That’s not a USB they’re smoking. It’s a JUUL

Bryson Hall | PNN contributor

If you’ve seen someone on campus smoking what looks like a USB drive, it isn’t what it looks like.

They’re probably smoking the JUUL, a smaller more portable variety of e-cigarette.

Although the typical e-cig runs of off juice, the JUUL takes pods, which means it is not designed to leak. The JUUL is significantly smaller, and can be charged through a USB charger.

“The JUULS are extremely popular,” said Victor Joyner, the manager of the Sheetz off Charles Boulevard near ECU. “It wasn’t my decision to carry the JUUL in the store. That is part of the corporate plan. I’m glad we do, though, because we sell a lot.”

While the JUUL does come with obvious advantages, the device isn’t perfect.

“The only difference between Juuling and vaping is the cloud difference. If you’re doing it just for the taste and the nicotine, then Juuling is the way to go, but if you’re one of those people that care about clouds, then you should use e-cigs,” said freshman and JUUL user Chase Faircloth.

“When you exhale with an e-cig, there’s a lot of smoke, and some people care about that,” he said.

While there is less smoke with a JUUL, there is more nicotine per hit. The JUUL is designed to create the same blood-nicotine level per hit as one would get with a tobacco cigarette. This is substantially more than the average e-cig.

One similarity traditional e-cigarettes and JUULS have is the price.

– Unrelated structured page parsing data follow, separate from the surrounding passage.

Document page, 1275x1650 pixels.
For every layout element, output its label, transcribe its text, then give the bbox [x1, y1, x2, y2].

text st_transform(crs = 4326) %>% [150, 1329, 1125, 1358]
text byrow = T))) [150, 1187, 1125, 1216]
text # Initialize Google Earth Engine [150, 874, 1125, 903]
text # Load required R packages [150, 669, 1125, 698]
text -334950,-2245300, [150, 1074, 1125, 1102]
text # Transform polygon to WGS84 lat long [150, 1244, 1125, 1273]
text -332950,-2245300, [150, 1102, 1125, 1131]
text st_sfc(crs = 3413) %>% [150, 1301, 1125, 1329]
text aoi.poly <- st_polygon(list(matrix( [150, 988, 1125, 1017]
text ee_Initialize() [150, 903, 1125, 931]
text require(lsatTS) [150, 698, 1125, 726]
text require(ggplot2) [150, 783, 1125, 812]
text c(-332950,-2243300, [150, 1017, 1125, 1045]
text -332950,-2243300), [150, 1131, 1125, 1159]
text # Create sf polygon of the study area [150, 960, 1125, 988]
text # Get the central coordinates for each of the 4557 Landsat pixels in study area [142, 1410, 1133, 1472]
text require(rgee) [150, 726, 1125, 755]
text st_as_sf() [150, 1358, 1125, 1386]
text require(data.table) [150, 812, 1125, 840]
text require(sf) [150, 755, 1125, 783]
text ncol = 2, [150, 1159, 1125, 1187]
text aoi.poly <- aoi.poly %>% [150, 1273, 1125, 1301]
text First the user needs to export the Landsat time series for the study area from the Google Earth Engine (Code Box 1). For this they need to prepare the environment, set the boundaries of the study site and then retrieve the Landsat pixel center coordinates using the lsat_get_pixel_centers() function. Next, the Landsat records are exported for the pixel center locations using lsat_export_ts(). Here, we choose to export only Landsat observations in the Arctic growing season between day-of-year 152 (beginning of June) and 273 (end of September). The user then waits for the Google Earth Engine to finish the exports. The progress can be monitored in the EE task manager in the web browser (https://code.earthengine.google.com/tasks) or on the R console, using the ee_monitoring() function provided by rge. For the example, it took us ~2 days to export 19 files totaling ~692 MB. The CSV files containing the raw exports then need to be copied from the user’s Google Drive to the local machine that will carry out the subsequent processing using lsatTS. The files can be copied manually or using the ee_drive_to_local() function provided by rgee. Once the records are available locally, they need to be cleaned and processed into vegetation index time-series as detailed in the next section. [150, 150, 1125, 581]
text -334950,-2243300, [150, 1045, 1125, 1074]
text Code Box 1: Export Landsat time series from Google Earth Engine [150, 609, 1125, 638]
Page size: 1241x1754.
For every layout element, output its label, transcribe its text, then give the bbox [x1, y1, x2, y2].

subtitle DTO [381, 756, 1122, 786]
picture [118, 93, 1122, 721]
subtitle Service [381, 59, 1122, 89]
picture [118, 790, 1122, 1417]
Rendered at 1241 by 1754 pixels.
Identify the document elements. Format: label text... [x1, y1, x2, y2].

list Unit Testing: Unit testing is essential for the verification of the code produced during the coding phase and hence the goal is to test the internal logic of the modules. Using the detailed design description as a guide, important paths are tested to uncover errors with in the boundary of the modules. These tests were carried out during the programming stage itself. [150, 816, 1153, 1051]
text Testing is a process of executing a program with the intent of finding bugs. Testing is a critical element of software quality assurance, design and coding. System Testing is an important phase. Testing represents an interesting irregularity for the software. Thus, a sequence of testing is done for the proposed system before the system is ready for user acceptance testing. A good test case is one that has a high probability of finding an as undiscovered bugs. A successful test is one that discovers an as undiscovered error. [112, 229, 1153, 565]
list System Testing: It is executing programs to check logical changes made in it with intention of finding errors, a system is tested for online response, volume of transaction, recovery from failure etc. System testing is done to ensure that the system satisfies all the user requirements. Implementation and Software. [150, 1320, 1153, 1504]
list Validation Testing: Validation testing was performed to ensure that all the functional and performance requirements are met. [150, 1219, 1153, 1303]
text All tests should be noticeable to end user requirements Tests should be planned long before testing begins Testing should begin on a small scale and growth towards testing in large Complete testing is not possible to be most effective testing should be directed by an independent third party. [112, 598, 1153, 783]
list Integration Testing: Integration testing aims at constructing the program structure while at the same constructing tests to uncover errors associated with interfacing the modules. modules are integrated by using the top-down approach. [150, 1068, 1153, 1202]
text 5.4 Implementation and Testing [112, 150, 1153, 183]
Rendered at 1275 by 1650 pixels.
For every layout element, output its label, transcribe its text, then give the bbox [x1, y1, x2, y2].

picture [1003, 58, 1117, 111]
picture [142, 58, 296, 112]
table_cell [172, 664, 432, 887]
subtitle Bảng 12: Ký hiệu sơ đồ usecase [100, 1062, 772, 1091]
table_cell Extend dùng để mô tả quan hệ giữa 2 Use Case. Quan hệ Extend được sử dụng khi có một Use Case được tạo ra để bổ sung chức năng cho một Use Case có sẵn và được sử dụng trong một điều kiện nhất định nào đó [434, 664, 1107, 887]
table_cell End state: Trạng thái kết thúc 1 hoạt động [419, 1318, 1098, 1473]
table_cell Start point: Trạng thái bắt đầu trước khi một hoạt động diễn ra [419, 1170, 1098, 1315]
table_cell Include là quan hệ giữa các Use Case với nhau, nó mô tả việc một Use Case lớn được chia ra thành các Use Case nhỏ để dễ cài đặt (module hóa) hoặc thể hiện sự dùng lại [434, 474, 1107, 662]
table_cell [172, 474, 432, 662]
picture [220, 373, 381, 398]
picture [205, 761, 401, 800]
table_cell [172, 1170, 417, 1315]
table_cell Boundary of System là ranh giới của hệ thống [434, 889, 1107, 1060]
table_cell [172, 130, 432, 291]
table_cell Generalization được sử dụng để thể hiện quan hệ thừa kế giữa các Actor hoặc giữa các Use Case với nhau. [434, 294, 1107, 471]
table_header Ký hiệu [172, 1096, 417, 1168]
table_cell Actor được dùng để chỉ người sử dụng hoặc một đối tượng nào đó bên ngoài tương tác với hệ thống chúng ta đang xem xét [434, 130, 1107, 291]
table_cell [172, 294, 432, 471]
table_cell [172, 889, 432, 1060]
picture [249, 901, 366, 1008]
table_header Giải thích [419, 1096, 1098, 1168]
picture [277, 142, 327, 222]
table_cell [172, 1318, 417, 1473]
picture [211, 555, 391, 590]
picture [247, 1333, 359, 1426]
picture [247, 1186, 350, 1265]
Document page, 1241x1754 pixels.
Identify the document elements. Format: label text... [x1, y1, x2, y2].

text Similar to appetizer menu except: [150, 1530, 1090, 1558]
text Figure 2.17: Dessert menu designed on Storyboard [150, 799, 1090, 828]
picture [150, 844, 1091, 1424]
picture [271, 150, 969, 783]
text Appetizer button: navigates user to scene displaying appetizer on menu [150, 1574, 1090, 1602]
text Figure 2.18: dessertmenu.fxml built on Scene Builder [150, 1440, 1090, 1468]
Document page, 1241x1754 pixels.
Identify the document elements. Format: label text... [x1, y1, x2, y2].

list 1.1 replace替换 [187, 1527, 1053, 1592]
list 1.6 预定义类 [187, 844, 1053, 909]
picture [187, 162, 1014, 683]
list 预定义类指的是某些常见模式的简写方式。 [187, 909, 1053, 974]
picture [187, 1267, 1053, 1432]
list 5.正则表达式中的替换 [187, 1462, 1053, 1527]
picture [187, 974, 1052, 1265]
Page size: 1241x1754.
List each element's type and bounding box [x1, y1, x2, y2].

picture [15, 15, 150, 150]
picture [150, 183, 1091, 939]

“Mine was $35. A regular e-cig is also $30, but most people have nicer models that run between $60 and $200. You can buy the base model of both for about the same price though,” Faircloth said.

Those who invest extra money in traditional e-cigs care about the “cloud factor,” at least according to Faircloth.

“I think e-cigs are already dying out now. The people that care about smoke can do it, but people that just do it for the nicotine or just want to be cool probably just do Juuls,” said Faircloth. “It’s just easier to have on and it doesn’t leak as much as e-cigs.”

Hall produced this story for his fall 2017 Media Writing & Reporting class.